こうした中で、城課長は安定供給の重要性を強調する。今後、抗精神病薬・ジプレキサや喘息治療薬・シングレア、ARB・ミカルディスなど大型品の特許切れが相次ぐが、その後、低分子医薬品のGE市場参入は尽きる。今後人口減少社会が到来し、医薬品需要の伸びの鈍化も想定される中で、「企業として生き残っていくことも必要。
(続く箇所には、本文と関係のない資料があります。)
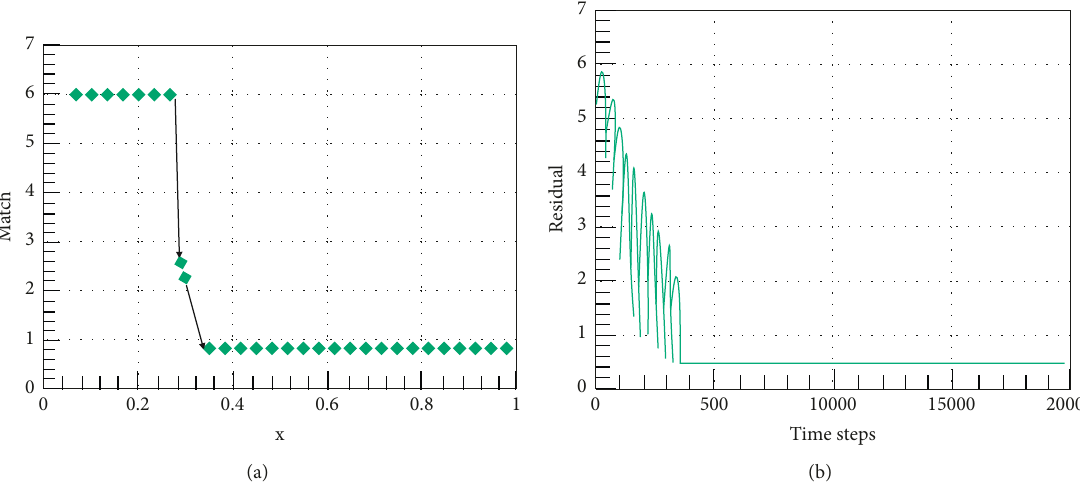
Figure 3: Animation frame profile calculated in HLLEM format ( M 0 � 6.0, ε � 0.5). (a) Mach number distribution curve. (b) Residual value convergence curve.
一時的に踊らされることのないような、地に足のついた投資をして安定供給をさらに進めることも重要」とジェネリックメーカーに呼びかけた。
また、厚労省が経済財政諮問会議に提出したGE推進策として盛り込まれた、GEの価格適正化や、ひとつの医薬品に対し複数の銘柄が開発されている共同開発のあり方を見直すことなどにより、ジェネリックメーカーの業界再編が起きる可能性も示唆。「中小(のジェネリックメーカー)が淘汰されることも視野に入れなければいけない。厳しい状況が待っている」との見方も示した。
◎バイオシミラーの目標設定「特別な項目を作るのは難しい」
そのほか、今後予想されるバイオシミラーについても言及。「特別な項目を作るのは難しい」との認識を示した。大型品の関節リウマチ治療薬・レミケードもGEが市場参入したが、現状では、「先発品1品目に対して、ほぼGE1品目しか上市されていない」のが現状だと指摘。こうした中で、GEの普及を進めるのは、「行政としてはいかがなものかと思っている」と述べた。